▶ **Data listing**
- - - - - - -

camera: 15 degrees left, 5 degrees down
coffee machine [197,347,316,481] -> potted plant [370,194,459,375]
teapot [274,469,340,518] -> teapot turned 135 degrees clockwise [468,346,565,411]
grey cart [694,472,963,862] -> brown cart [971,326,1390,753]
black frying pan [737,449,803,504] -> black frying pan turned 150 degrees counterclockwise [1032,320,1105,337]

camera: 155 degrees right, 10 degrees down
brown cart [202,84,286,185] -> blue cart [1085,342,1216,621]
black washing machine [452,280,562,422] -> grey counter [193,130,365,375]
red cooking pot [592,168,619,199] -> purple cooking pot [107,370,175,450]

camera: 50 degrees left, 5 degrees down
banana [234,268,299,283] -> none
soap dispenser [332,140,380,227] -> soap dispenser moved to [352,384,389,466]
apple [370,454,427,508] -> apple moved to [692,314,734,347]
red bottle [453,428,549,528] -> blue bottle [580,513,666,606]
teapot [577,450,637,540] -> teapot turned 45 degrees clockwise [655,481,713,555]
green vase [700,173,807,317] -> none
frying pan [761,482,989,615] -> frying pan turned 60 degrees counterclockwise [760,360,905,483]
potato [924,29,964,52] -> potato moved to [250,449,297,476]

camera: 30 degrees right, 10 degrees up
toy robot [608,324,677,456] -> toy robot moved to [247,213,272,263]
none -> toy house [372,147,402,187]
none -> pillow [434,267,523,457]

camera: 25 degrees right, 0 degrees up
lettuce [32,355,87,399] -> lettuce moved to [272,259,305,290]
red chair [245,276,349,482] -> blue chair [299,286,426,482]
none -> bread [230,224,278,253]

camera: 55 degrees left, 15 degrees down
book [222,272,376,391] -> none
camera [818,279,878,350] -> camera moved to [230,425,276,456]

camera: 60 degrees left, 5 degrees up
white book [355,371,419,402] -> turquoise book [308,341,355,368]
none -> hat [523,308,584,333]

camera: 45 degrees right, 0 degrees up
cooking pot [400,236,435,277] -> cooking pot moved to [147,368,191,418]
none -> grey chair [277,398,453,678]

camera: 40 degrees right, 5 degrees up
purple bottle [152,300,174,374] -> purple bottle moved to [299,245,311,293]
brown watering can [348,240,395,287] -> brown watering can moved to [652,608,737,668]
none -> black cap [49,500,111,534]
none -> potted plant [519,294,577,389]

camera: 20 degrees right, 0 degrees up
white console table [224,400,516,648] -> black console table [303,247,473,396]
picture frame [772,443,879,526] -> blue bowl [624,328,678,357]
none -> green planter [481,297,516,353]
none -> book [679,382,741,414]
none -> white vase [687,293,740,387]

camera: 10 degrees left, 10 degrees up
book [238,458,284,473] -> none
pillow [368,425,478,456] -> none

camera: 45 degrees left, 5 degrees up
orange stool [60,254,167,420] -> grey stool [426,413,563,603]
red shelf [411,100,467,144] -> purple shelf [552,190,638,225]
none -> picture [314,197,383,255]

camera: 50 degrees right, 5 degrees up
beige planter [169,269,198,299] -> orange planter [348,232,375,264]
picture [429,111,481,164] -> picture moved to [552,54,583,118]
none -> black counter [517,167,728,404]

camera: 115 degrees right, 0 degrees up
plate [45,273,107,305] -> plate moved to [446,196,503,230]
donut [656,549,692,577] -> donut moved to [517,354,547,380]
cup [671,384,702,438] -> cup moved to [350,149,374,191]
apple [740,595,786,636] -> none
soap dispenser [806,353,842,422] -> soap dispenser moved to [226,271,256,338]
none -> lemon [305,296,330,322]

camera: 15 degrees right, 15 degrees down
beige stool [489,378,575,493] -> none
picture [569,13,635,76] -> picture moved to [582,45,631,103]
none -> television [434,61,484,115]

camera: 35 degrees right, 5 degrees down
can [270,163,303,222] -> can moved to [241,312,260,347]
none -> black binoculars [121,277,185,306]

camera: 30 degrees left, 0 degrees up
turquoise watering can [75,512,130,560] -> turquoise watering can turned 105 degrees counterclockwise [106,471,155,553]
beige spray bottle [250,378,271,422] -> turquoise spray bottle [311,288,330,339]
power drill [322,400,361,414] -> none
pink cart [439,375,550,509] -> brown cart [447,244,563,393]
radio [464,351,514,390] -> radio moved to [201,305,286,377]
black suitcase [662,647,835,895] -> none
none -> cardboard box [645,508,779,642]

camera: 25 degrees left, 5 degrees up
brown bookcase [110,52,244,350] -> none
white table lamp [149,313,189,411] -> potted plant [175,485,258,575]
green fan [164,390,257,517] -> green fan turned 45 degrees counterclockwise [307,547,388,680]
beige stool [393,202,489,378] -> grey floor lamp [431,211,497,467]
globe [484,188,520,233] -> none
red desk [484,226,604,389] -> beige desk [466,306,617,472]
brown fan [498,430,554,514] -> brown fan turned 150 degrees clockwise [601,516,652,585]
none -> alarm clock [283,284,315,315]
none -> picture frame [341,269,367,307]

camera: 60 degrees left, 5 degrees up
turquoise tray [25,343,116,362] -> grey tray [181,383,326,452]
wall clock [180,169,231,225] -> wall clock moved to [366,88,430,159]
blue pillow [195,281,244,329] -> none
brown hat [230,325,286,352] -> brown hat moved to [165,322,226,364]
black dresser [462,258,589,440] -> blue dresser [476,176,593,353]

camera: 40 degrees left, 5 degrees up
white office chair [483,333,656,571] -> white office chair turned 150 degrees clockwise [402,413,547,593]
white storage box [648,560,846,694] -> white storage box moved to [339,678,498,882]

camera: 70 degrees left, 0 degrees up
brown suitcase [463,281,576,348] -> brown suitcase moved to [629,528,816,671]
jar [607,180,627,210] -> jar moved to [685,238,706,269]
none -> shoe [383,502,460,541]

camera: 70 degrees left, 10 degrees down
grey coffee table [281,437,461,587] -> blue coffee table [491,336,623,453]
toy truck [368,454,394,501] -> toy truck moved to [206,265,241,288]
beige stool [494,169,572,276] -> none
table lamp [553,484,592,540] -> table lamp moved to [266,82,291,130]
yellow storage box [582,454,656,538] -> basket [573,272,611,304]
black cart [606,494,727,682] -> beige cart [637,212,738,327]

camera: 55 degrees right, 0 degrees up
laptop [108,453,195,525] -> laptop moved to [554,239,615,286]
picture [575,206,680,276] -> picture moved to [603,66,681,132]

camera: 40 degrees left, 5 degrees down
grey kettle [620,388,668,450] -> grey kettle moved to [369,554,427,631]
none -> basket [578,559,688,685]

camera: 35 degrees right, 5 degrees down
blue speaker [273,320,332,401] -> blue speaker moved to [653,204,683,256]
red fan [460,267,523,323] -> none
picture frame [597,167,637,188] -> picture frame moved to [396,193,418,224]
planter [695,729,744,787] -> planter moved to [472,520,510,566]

- - - - - - -

▶ **Your goal**
Reproduce exactly the first line of the listing and every line after it, through the one containing "cooking pot [400,236,435,277]". Nothing else belongs in the output.

▶ **Your response**
camera: 15 degrees left, 5 degrees down
coffee machine [197,347,316,481] -> potted plant [370,194,459,375]
teapot [274,469,340,518] -> teapot turned 135 degrees clockwise [468,346,565,411]
grey cart [694,472,963,862] -> brown cart [971,326,1390,753]
black frying pan [737,449,803,504] -> black frying pan turned 150 degrees counterclockwise [1032,320,1105,337]

camera: 155 degrees right, 10 degrees down
brown cart [202,84,286,185] -> blue cart [1085,342,1216,621]
black washing machine [452,280,562,422] -> grey counter [193,130,365,375]
red cooking pot [592,168,619,199] -> purple cooking pot [107,370,175,450]

camera: 50 degrees left, 5 degrees down
banana [234,268,299,283] -> none
soap dispenser [332,140,380,227] -> soap dispenser moved to [352,384,389,466]
apple [370,454,427,508] -> apple moved to [692,314,734,347]
red bottle [453,428,549,528] -> blue bottle [580,513,666,606]
teapot [577,450,637,540] -> teapot turned 45 degrees clockwise [655,481,713,555]
green vase [700,173,807,317] -> none
frying pan [761,482,989,615] -> frying pan turned 60 degrees counterclockwise [760,360,905,483]
potato [924,29,964,52] -> potato moved to [250,449,297,476]

camera: 30 degrees right, 10 degrees up
toy robot [608,324,677,456] -> toy robot moved to [247,213,272,263]
none -> toy house [372,147,402,187]
none -> pillow [434,267,523,457]

camera: 25 degrees right, 0 degrees up
lettuce [32,355,87,399] -> lettuce moved to [272,259,305,290]
red chair [245,276,349,482] -> blue chair [299,286,426,482]
none -> bread [230,224,278,253]

camera: 55 degrees left, 15 degrees down
book [222,272,376,391] -> none
camera [818,279,878,350] -> camera moved to [230,425,276,456]

camera: 60 degrees left, 5 degrees up
white book [355,371,419,402] -> turquoise book [308,341,355,368]
none -> hat [523,308,584,333]

camera: 45 degrees right, 0 degrees up
cooking pot [400,236,435,277] -> cooking pot moved to [147,368,191,418]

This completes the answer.